** Activity **
Type the records out again in full, exactly.

(Stored data entries)
◇ ◇ ◇ ◇ ◇ ◇ ◇

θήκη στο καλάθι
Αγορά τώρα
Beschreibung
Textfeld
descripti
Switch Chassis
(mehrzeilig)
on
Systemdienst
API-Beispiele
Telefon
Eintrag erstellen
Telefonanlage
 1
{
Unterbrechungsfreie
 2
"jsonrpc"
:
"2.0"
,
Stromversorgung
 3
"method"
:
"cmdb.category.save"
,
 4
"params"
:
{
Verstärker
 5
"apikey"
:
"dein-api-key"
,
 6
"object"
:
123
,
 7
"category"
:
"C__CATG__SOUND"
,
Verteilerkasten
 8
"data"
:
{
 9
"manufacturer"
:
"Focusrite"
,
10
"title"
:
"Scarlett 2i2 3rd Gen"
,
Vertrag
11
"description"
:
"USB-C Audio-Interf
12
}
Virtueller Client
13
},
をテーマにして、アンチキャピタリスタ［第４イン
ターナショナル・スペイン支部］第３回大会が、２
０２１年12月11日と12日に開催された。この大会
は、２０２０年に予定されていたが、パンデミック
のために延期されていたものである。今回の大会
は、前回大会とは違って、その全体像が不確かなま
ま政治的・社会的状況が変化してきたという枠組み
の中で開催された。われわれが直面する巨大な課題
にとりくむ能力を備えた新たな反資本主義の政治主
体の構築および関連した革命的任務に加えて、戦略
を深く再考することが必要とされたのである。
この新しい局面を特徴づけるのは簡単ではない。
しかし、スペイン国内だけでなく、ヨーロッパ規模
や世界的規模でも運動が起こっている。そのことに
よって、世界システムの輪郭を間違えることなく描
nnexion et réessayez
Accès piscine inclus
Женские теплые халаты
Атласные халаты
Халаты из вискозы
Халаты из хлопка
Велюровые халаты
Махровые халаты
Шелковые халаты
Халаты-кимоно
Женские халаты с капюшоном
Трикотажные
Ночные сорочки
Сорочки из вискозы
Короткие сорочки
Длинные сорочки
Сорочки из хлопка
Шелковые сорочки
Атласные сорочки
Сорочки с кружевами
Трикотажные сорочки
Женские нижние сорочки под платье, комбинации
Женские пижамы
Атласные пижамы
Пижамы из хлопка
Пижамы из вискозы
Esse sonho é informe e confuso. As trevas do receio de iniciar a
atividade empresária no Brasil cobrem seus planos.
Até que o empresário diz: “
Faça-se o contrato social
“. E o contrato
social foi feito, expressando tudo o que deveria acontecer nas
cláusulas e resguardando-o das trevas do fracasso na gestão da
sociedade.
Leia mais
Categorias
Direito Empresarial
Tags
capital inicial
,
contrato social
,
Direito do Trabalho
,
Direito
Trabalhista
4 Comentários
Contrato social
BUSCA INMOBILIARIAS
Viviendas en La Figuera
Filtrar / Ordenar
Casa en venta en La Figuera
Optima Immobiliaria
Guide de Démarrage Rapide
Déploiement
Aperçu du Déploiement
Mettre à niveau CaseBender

◇ ◇ ◇ ◇ ◇ ◇ ◇

** Result for this task **
θήκη στο καλάθι
Αγορά τώρα
Beschreibung
Textfeld
descripti
Switch Chassis
(mehrzeilig)
on
Systemdienst
API-Beispiele
Telefon
Eintrag erstellen
Telefonanlage
 1
{
Unterbrechungsfreie
 2
"jsonrpc"
:
"2.0"
,
Stromversorgung
 3
"method"
:
"cmdb.category.save"
,
 4
"params"
:
{
Verstärker
 5
"apikey"
:
"dein-api-key"
,
 6
"object"
:
123
,
 7
"category"
:
"C__CATG__SOUND"
,
Verteilerkasten
 8
"data"
:
{
 9
"manufacturer"
:
"Focusrite"
,
10
"title"
:
"Scarlett 2i2 3rd Gen"
,
Vertrag
11
"description"
:
"USB-C Audio-Interf
12
}
Virtueller Client
13
},
をテーマにして、アンチキャピタリスタ［第４イン
ターナショナル・スペイン支部］第３回大会が、２
０２１年12月11日と12日に開催された。この大会
は、２０２０年に予定されていたが、パンデミック
のために延期されていたものである。今回の大会
は、前回大会とは違って、その全体像が不確かなま
ま政治的・社会的状況が変化してきたという枠組み
の中で開催された。われわれが直面する巨大な課題
にとりくむ能力を備えた新たな反資本主義の政治主
体の構築および関連した革命的任務に加えて、戦略
を深く再考することが必要とされたのである。
この新しい局面を特徴づけるのは簡単ではない。
しかし、スペイン国内だけでなく、ヨーロッパ規模
や世界的規模でも運動が起こっている。そのことに
よって、世界システムの輪郭を間違えることなく描
nnexion et réessayez
Accès piscine inclus
Женские теплые халаты
Атласные халаты
Халаты из вискозы
Халаты из хлопка
Велюровые халаты
Махровые халаты
Шелковые халаты
Халаты-кимоно
Женские халаты с капюшоном
Трикотажные
Ночные сорочки
Сорочки из вискозы
Короткие сорочки
Длинные сорочки
Сорочки из хлопка
Шелковые сорочки
Атласные сорочки
Сорочки с кружевами
Трикотажные сорочки
Женские нижние сорочки под платье, комбинации
Женские пижамы
Атласные пижамы
Пижамы из хлопка
Пижамы из вискозы
Esse sonho é informe e confuso. As trevas do receio de iniciar a
atividade empresária no Brasil cobrem seus planos.
Até que o empresário diz: “
Faça-se o contrato social
“. E o contrato
social foi feito, expressando tudo o que deveria acontecer nas
cláusulas e resguardando-o das trevas do fracasso na gestão da
sociedade.
Leia mais
Categorias
Direito Empresarial
Tags
capital inicial
,
contrato social
,
Direito do Trabalho
,
Direito
Trabalhista
4 Comentários
Contrato social
BUSCA INMOBILIARIAS
Viviendas en La Figuera
Filtrar / Ordenar
Casa en venta en La Figuera
Optima Immobiliaria
Guide de Démarrage Rapide
Déploiement
Aperçu du Déploiement
Mettre à niveau CaseBender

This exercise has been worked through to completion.